Stated goal 1 – Output the portion of the passage about Al Birmingham's Easters that lies between "Eagerly I snatched" and "the precious words.", inclusive, reproducing it word for word.

Back to home

Elizabeth Falada Birmingham (1888-1951), Al, Martin Birmingham (1869-1946). Easter Sunday, April 21, 1946
Al Birmingham’s Easters, 1945 & 1946
Al Birmingham (1926-2009), my mother’s brother, fought in the Philippines during World War II. He returned to his home at dawn on April 21, 1946, stepping off a train in Elma, Iowa, that he had boarded the day before at Fort Leonard Wood, Missouri. Nobody knew that he was on his way.

Al walked from the depot to the home of his older brother Pat, dropped his bags on the kitchen floor (no locked doors in Elma in those days), and said, "Stand up and shake hands with a man." Evidently that's what Pat did. Then the brothers drove to the family farm near Lourdes, a few miles away. Their parents were at church, so Al and Pat went to church too. It was Easter Sunday. Al had turned 20 just two months before.

Some 60 years later, Al smiled when looked back at Easter 1946. He remembered his welcome after Mass, with everybody congratulating him and shaking his hand. "It was the greatest day of my life," he said. It must have been a great celebration for his family to see their son and brother safely back from the War on the day they commmemorated Christ's resurrection from the dead.

Al’s Easter 1945 was also memorable. In the Philippines, his unit had been involved in skirmishes approaching Bukal Hill, a peak near Mount Macolod. Preparing for battle on March 31, 1945, Al wrote:

After our hole was dug I opened my battered missal and discovered that it was Holy Saturday. I wondered what Easter morning would bring. Would I die a violent death on this glorious feast? I thought about the folks at home who would attend the early Mass to celebrate Christ's triumph over death. With these thoughts I fell asleep (Memoir, p. 18).

Easter Sunday 1945 was on April 1, the date of the invasion of Okinawa. Four nerve-wracking days later, April 4, Al's unit returned to their bivouac area. Al finds that he is one of the lucky men who has a letter, and it's from sister Violet, who was now a nun and who had taken their father’s name as hers, Sister Martin. Here is Al again:

Eagerly I snatched the welcome note and when I spotted Sister Martin's familiar handwriting. I sat down to read it without even removing my battle-gear. No other letter ever affected me so profoundly as that one did. It transformed a discouraged, pessimistic, war-weary G.I. into a new man. All my fondest hopes and highest aspirations were reawakened as I pondered the precious words.

Stated goal 2 – Pick out every line in the entries that contains the string "kern" and copy each one in full.

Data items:
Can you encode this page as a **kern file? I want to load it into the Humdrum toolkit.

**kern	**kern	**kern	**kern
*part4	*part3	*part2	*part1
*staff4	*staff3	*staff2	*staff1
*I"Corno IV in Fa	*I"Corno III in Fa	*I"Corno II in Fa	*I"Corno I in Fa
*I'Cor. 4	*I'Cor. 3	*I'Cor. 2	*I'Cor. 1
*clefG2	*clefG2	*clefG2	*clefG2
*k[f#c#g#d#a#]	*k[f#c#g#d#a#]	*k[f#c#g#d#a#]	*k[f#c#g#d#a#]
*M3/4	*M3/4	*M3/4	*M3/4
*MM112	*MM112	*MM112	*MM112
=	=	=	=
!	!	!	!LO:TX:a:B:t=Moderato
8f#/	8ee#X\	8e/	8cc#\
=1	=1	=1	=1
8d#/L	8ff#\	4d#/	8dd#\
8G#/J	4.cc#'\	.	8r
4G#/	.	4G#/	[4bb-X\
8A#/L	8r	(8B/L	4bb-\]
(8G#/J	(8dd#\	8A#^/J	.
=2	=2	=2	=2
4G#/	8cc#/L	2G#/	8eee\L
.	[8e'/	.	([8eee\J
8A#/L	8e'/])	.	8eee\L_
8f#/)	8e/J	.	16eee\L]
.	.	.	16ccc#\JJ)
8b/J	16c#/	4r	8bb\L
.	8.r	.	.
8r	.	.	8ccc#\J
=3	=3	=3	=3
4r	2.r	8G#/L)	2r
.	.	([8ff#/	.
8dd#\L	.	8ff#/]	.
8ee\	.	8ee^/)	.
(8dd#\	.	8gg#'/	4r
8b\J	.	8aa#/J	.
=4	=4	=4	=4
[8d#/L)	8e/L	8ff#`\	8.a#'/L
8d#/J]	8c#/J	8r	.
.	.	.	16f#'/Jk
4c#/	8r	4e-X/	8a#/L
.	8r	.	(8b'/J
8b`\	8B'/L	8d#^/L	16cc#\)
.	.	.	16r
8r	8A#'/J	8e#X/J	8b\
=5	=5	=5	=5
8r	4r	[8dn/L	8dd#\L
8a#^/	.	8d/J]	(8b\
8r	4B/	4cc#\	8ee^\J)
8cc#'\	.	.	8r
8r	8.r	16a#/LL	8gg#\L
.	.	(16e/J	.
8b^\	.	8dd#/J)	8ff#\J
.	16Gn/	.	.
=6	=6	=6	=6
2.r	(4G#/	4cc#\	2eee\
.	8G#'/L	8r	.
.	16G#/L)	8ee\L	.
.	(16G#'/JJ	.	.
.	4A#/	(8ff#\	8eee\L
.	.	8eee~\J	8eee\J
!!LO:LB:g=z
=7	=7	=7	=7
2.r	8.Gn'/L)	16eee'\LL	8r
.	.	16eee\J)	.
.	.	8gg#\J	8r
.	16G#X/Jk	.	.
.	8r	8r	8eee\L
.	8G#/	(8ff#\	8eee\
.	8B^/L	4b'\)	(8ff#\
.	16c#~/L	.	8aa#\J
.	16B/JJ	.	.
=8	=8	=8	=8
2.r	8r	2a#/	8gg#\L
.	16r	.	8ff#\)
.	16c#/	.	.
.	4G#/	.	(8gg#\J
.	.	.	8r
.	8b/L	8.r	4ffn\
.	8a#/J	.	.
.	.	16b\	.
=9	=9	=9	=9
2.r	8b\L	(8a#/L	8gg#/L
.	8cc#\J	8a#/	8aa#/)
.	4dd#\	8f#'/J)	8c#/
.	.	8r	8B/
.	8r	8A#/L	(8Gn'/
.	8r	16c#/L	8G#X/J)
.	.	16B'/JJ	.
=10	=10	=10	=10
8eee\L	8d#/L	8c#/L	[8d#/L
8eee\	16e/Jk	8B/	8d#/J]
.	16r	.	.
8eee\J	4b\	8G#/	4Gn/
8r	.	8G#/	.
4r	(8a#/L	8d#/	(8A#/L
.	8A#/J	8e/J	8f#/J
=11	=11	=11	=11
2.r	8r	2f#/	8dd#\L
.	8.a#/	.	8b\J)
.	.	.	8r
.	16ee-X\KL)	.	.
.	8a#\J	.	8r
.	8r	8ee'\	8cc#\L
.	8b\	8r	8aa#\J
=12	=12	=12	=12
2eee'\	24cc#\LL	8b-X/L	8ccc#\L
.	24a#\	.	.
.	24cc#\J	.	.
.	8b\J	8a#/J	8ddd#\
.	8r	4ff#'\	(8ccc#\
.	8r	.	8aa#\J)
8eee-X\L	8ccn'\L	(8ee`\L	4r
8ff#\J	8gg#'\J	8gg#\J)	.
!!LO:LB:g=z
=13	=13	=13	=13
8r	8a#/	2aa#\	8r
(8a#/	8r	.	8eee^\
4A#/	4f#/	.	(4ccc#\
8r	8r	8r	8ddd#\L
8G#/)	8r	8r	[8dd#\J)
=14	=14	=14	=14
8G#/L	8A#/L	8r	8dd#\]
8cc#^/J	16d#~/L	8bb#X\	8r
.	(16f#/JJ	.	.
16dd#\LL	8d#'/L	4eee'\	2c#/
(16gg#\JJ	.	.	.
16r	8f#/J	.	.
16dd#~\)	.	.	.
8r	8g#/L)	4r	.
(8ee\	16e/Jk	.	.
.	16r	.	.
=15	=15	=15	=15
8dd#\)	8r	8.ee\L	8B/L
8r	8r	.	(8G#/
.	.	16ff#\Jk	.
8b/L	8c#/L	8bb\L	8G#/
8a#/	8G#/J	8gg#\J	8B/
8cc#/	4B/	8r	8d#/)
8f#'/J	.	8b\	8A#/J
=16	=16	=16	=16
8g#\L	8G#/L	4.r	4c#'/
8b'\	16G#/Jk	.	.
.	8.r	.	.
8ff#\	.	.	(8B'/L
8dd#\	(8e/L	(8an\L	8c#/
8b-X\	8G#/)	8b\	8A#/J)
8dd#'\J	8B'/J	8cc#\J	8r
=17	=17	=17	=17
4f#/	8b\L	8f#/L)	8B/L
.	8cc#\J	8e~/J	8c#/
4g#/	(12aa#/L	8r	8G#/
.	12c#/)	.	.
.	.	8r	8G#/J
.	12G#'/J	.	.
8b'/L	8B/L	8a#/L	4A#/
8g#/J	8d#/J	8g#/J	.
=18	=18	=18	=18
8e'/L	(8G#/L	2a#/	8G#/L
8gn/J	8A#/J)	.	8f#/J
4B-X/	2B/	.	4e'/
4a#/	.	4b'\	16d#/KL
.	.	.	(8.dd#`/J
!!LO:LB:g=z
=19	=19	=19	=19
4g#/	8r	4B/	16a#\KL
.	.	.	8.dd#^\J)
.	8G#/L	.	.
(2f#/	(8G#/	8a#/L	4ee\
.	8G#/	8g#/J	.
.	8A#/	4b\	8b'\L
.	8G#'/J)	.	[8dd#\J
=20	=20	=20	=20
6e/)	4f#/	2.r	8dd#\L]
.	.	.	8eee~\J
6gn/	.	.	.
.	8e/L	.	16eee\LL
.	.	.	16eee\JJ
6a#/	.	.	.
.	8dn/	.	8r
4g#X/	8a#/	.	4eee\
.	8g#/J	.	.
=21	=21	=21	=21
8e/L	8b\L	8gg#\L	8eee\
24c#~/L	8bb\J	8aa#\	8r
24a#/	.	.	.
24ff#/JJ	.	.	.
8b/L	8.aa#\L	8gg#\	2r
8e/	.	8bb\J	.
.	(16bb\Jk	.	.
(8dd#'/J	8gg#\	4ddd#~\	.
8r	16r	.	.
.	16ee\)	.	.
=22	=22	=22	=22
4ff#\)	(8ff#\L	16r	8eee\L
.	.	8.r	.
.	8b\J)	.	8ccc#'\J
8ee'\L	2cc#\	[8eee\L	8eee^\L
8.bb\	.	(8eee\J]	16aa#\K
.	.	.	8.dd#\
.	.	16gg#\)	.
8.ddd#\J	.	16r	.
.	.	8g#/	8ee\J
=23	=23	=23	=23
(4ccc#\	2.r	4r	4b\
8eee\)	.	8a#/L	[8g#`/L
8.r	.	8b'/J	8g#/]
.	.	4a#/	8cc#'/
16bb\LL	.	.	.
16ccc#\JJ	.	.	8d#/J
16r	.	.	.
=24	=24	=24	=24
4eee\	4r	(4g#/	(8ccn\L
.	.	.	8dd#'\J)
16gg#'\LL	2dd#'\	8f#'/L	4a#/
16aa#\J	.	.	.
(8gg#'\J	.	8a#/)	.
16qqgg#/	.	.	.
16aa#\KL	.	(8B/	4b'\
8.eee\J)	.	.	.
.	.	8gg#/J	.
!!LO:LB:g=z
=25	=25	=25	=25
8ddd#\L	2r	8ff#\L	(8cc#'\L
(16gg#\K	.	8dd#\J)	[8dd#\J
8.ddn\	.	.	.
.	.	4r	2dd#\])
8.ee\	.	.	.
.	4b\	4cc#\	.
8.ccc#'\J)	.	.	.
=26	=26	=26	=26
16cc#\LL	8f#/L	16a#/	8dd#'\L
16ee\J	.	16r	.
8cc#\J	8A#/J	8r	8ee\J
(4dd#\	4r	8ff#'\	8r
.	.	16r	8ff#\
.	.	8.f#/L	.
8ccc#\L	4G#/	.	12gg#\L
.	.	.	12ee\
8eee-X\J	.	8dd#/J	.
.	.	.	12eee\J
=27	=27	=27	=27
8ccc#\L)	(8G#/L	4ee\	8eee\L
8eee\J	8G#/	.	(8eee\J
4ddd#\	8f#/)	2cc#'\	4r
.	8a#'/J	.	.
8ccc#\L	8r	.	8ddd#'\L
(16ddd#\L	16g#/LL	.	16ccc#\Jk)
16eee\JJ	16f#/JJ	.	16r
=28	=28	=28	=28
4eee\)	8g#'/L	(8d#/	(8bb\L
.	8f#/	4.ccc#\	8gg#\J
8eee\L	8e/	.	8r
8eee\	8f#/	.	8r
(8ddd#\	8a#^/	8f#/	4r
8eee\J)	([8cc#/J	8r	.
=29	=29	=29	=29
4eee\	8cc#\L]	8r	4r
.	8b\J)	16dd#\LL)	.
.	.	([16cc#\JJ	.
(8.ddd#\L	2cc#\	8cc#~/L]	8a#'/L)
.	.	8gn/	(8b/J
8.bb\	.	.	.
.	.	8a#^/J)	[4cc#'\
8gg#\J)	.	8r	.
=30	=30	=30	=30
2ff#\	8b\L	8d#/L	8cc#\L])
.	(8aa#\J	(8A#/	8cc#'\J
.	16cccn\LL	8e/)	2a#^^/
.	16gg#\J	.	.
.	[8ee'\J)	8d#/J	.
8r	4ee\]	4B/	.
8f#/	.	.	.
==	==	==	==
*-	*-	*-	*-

Result 1 –
Eagerly I snatched the welcome note and when I spotted Sister Martin's familiar handwriting. I sat down to read it without even removing my battle-gear. No other letter ever affected me so profoundly as that one did. It transformed a discouraged, pessimistic, war-weary G.I. into a new man. All my fondest hopes and highest aspirations were reawakened as I pondered the precious words.

Result 2 –
Can you encode this page as a **kern file? I want to load it into the Humdrum toolkit.
**kern	**kern	**kern	**kern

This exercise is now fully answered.